→ **JOB ITEM**
Leaving out all pictures, transcribe exactly the lines between the line with "Музей Егора Гайдара" and the last line of the records below, both included.

→ **DATA SUPPLIED**
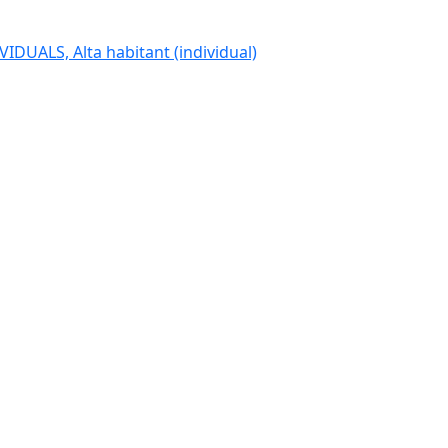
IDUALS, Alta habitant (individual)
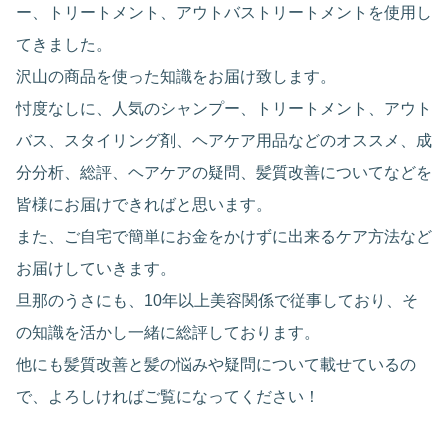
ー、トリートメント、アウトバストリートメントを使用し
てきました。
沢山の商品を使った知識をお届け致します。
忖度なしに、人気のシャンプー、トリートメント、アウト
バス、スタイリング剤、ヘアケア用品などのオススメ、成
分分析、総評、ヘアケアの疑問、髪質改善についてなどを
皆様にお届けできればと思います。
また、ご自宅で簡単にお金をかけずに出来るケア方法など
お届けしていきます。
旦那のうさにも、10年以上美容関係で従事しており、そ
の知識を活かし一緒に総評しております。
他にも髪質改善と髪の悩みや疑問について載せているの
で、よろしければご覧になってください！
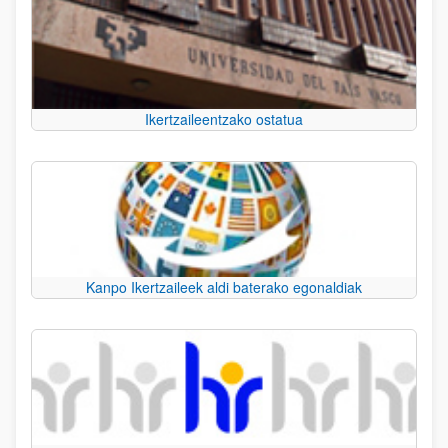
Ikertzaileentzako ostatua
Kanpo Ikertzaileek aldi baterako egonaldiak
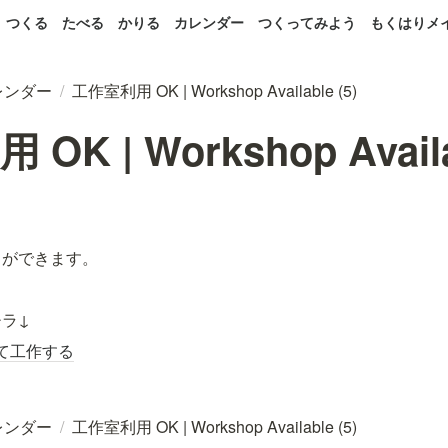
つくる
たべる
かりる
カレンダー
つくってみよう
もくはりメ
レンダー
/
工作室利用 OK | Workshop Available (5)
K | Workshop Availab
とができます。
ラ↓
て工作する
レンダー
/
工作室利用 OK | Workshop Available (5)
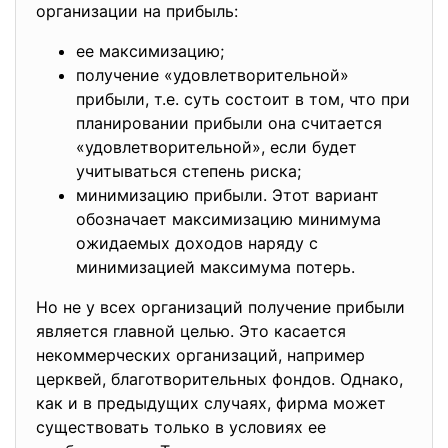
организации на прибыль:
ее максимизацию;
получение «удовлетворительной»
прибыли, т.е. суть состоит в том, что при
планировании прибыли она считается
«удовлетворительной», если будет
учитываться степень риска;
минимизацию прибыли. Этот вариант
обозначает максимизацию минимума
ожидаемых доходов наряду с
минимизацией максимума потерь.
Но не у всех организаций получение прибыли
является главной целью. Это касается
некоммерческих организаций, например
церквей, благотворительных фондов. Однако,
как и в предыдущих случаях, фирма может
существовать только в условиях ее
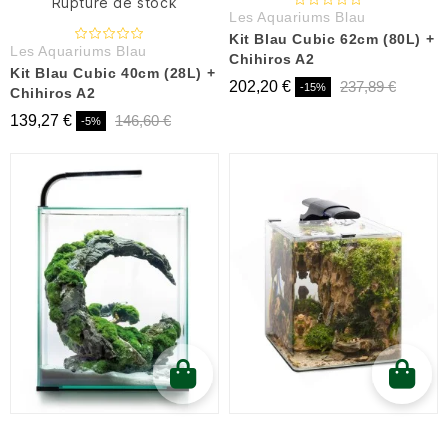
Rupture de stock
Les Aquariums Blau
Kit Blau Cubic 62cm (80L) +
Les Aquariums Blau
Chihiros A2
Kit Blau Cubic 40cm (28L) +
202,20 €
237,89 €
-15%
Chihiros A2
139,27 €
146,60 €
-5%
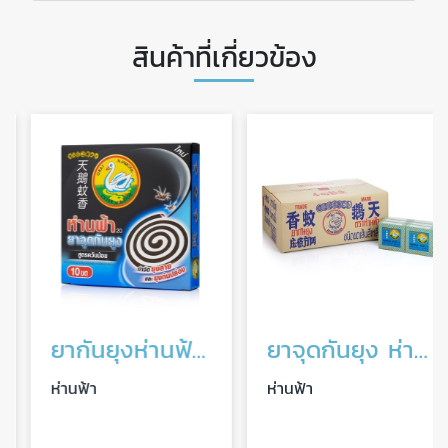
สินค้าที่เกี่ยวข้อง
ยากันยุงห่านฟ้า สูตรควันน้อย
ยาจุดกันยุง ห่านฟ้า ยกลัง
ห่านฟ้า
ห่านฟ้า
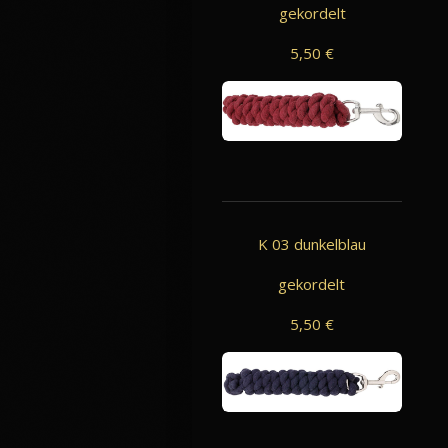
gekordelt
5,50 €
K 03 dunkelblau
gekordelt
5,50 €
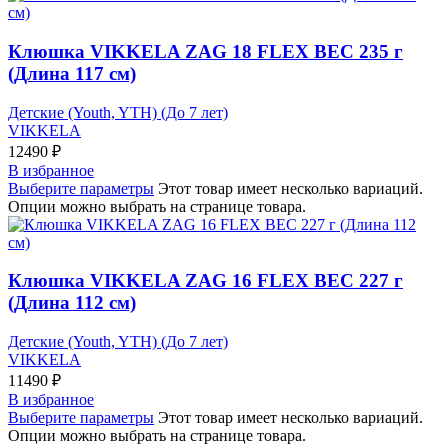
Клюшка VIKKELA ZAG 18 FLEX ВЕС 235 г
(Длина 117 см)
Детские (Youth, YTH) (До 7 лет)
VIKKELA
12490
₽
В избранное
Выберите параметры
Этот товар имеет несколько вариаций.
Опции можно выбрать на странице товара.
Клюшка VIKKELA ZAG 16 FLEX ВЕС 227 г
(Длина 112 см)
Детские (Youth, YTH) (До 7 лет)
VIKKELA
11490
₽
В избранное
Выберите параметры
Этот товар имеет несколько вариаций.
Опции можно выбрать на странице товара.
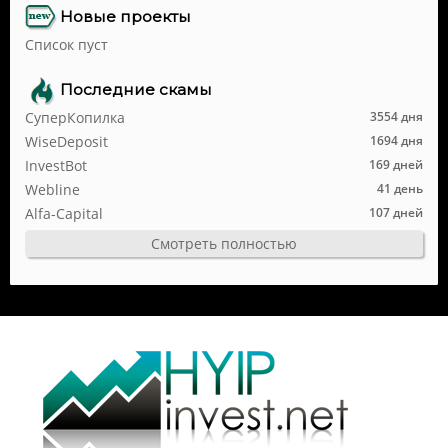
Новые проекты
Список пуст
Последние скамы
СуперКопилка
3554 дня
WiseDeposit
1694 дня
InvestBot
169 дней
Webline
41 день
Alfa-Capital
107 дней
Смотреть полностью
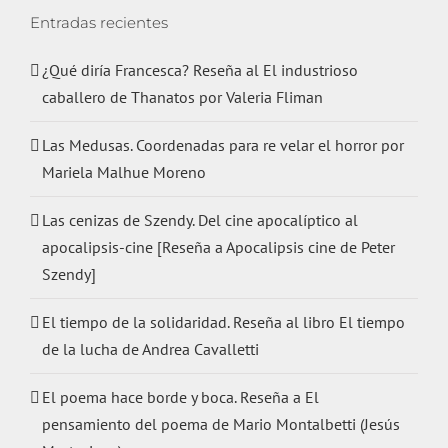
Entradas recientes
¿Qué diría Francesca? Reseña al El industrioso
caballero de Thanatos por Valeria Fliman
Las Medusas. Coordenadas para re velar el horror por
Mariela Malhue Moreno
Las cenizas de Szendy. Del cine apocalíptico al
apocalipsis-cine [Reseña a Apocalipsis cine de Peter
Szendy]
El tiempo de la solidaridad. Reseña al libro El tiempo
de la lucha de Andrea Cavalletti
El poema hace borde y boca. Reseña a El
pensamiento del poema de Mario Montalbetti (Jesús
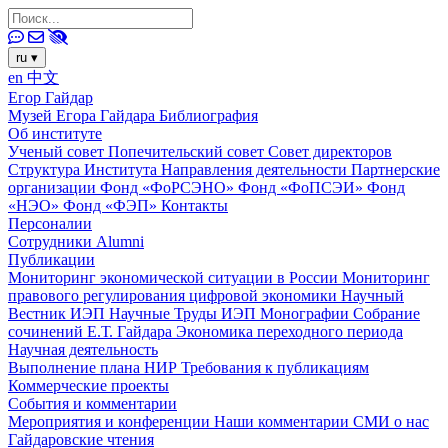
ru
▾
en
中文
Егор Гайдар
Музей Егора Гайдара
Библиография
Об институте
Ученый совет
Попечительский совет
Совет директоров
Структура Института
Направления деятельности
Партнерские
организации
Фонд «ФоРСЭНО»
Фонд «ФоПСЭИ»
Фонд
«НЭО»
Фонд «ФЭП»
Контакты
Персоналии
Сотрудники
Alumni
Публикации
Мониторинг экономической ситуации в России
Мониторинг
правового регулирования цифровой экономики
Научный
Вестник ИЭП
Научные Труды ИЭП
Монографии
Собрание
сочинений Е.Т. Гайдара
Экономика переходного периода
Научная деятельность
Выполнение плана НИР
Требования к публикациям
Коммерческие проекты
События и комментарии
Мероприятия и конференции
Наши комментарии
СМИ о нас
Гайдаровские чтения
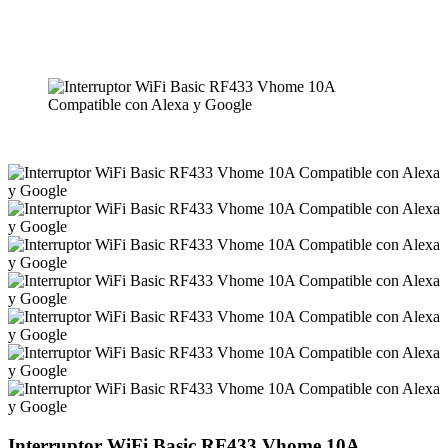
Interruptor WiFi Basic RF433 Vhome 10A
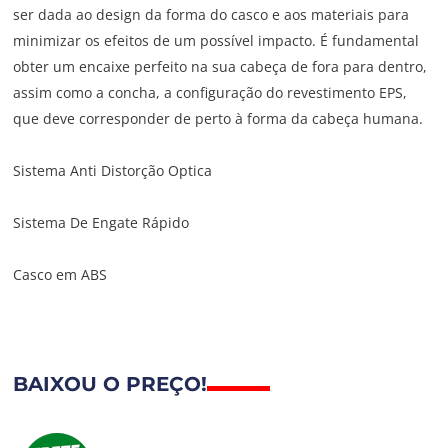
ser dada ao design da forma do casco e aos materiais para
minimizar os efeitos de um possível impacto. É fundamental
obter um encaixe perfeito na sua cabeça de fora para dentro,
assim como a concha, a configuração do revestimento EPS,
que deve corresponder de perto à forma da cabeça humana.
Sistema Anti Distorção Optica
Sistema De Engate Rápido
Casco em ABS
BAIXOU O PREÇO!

→ **RESPONSE TO THE TASK**
Музей Егора Гайдара
Библиография
Об институте
Ученый совет
Попечительский совет
Совет директоров
Структура Института
Направления деятельности
Партнерские
организации
Фонд «ФоРСЭНО»
Фонд «ФоПСЭИ»
Фонд
«НЭО»
Фонд «ФЭП»
Контакты
Персоналии
Сотрудники
Alumni
Публикации
Мониторинг экономической ситуации в России
Мониторинг
правового регулирования цифровой экономики
Научный
Вестник ИЭП
Научные Труды ИЭП
Монографии
Собрание
сочинений Е.Т. Гайдара
Экономика переходного периода
Научная деятельность
Выполнение плана НИР
Требования к публикациям
Коммерческие проекты
События и комментарии
Мероприятия и конференции
Наши комментарии
СМИ о нас
Гайдаровские чтения
Interruptor WiFi Basic RF433 Vhome 10A
ser dada ao design da forma do casco e aos materiais para
minimizar os efeitos de um possível impacto. É fundamental
obter um encaixe perfeito na sua cabeça de fora para dentro,
assim como a concha, a configuração do revestimento EPS,
que deve corresponder de perto à forma da cabeça humana.
Sistema Anti Distorção Optica
Sistema De Engate Rápido
Casco em ABS
BAIXOU O PREÇO!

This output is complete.